According to the Grid Resiliency Survey, conducted by Harris Poll, 82% of U.S. customers would like their utility to do more to encourage energy conservation and share ideas to improve energy efficiency in their homes. Meanwhile, 81% expect their utilities to use higher levels of renewable energy in the future to meet power needs.

The survey also underscored the importance of keeping the lights on. According to GE, more than half of utility customers (52%) become frustrated when they’re without electricity for an hour or less; meanwhile, 56% of U.S. adults were without power for an hour or more during their latest outage.

If the power goes out and consumers’ electronic devices are not charged, nearly half of U.S. adults (39%) also would be frustrated with the absence of their smartphones, with laptops following closely behind (25%), the survey adds.

GE says as energy consumers’ expectations evolve, so does the way they communicate with utilities. In the event of an outage, 70% of U.S. adults would prefer to communicate with their utilities digitally or online, whether calling them from cell phones (60%), sending text messages (14%), contacting via utility websites (11%) or sending an email (9%). Conversely, the survey says 36% of U.S. adults still prefer to communicate with their utilities via a traditional land line.

“As our expectations for up-to-the-minute data increases, consumers will demand that utilities leverage digital communication and social media tools to keep them informed in real time,” says John McDonald, director of technical strategy and policy development at GE’s Digital Energy business. “To meet this growing demand, domestic and global utilities have an opportunity to partner with consumers to better understand how their digital lifestyles are shaping their energy consumption habits.”

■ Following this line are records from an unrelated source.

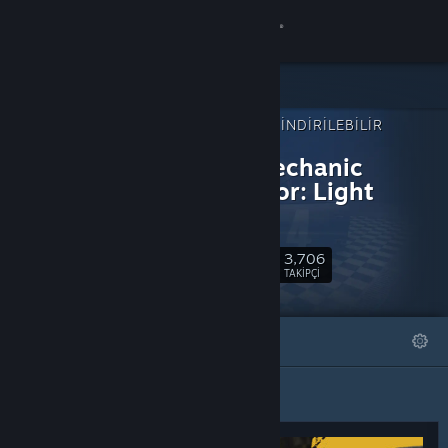
Giriş yap
Mağaza
ŞUNUN İÇIN İNDIRILEBILIR
Topluluk
İÇERIK:
Rally Mechanic
Simulator: Light
Hakkında
Edition
Destek
3,706
Takip Et
TAKIPÇI
Dili değiştir
ÖNE ÇIKAN
LISTELER
Steam mobil uygulamasını yükle
Masaüstü internet sitesini görüntüle
Öne Çıkan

When gauging consumer concerns, the survey found that 50% of U.S. adults believe natural disasters and weather-related events are the greatest threat to the U.S. power grid. This threat is most evident for those in the Northeast, with 61% of U.S. adults in the region claiming weather as the greatest threat to the grid, compared to 48% in the South and Midwest, and 43% in the West.

“Natural disasters such as Superstorm Sandy, Hurricane Irene and the recent polar vortices highlighted the challenges utilities face providing power to meet high energy demand. They also revealed the reliability challenges utilities experience when the U.S. electrical grid is under extreme stress,” says McDonald. “With summer season under way - and the potential tornados, droughts and hurricanes that come with it - utilities should ask themselves if they are any more prepared to handle this stress.”

GE also says millions of U.S. customers have indicated they would pay extra to strengthen the grid. According to the survey, 41% of Americans living east of the Mississippi River are willing to pay an additional $10 per month to ensure the grid is more reliable, compared to 34% of those living west of the river. (Notably, the survey also found that in the past 12 months, consumers living east of the Mississippi experienced nearly three times more power outages on average than those living west of it.)

“The survey results are an indicator that consumers want to invest in technology to prevent power outages and reduce the time it takes their local utility to restore power,” says McDonald. “We live in an on-demand world that depends on electricity - one where productivity, food, entertainment and even chores can be achieved with the touch of a button. Our appetite for automatic is so great that millions of American adults would be willing to pay more on their utility bills to maintain their electrified lifestyles.”